I rewarded myself by taking a day off yesterday though, and again today. This is the worst cold I've had since ... the last time I had a cold, I guess. That was last winter, and it took me almost two months to get completely clear of it. I now think that was because my blood sugar was so astronomically high then, though of course I didn't know it at the time; high blood sugar inhibits healing of all kinds of infections, which is why diabetics so often end up losing toes, feet and legs to amputation – even the tiniest little blister or abrasion can become life-threatening when the body isn't able to heal it.
Cheerful thoughts for a bright and blustery winter afternoon, eh? Or is it winter yet? I guess not yet. It's still fall.
We had a nice enough Thanksgiving, even though I ended up working most of the weekend. I finally bought the new computer, which will be good – it's a 24" iMac, less than a year old, that I got from someone who wanted to upgrade to the new silver iMac, the one I tried and rejected because I don't like the highly reflective slick glass screen. It cost me a thousand bucks less than the comparable silver one would have, runs the same OS and software, and still has two years left on its warranty.
I also bought a new mattress, though it hasn't been delivered yet. After doing way more research than any normal person should, I decided to spend about twice as much as I would have on a conventional mattress, and get a natural latex mattress with an organic cotton and locally-grown wool cover. It has all kinds of certifications to prove it's nontoxic, fair-trade, sustainably grown, blah blah blah ... and it's comfortable, and it doesn't smell funny, and the people I bought it from were nice, crunchy folks who seem like they're genuinely trying to do a good thing with their business.
Spending all that money all at once makes me feel nervous. I'm glad to be able to work at home again though, and looking forward to sleeping well again, I hope. It's been a long time.

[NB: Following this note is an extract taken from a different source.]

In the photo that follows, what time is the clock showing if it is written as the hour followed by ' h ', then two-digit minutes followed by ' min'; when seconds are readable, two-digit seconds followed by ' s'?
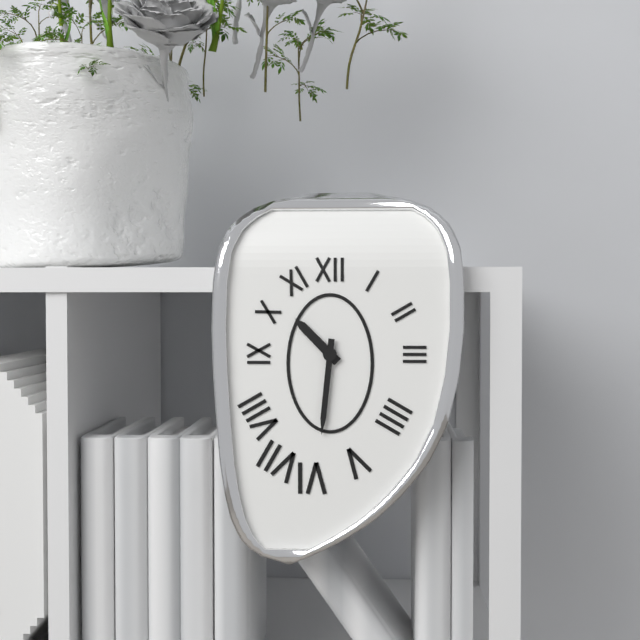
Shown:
10 h 31 min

It's awful how being sick and exhausted makes everything seem so totally un-do-able. Yesterday I didn't even have enough energy to watch tv – all I did was sleep. The fact that I feel bored and restless today, in addition to feeling exhausted and depressed, could indicate I'm on the mend. I can imagine wanting to do something, but I can't seem to get myself up off the couch to actually DO it.
Even though I know it's normal to feel depressed when you're as sick as I've been (or is it?), every time I feel this way I start to get scared that I might be falling into another serious depression. It's that time of year. And I do seem to have been feeling kind of rotten for such a long time. Not being able to breathe doesn't help either. Plus, I found out on Monday that I will probably have to cancel a trip I had planned for next week, because I have to fly to Las Vegas for a press check.
Anyway, I'm thinking I might want to start seeing a therapist again. Even if I'm not getting depressed again, everything seems to affect me so much more than it should, and it seems like it's getting harder for me to rise above the negativity I keep finding myself surrounded by, at work and at home ... I just don't feel like myself lately. And I kind of want Me back.
Labels: diabetes
2 Comments:
By all means, see a shrink just for maintenance; but I get the impression your depression is expression of suppression or even repression released by this session of sickness. Heh. Press on like Lee Nails, Sister.
Today, I bought a ham. 13 bucks and some change.
Sorry you're feeling depressed. Also, very sorry that it seems you're not going to make it to PDX.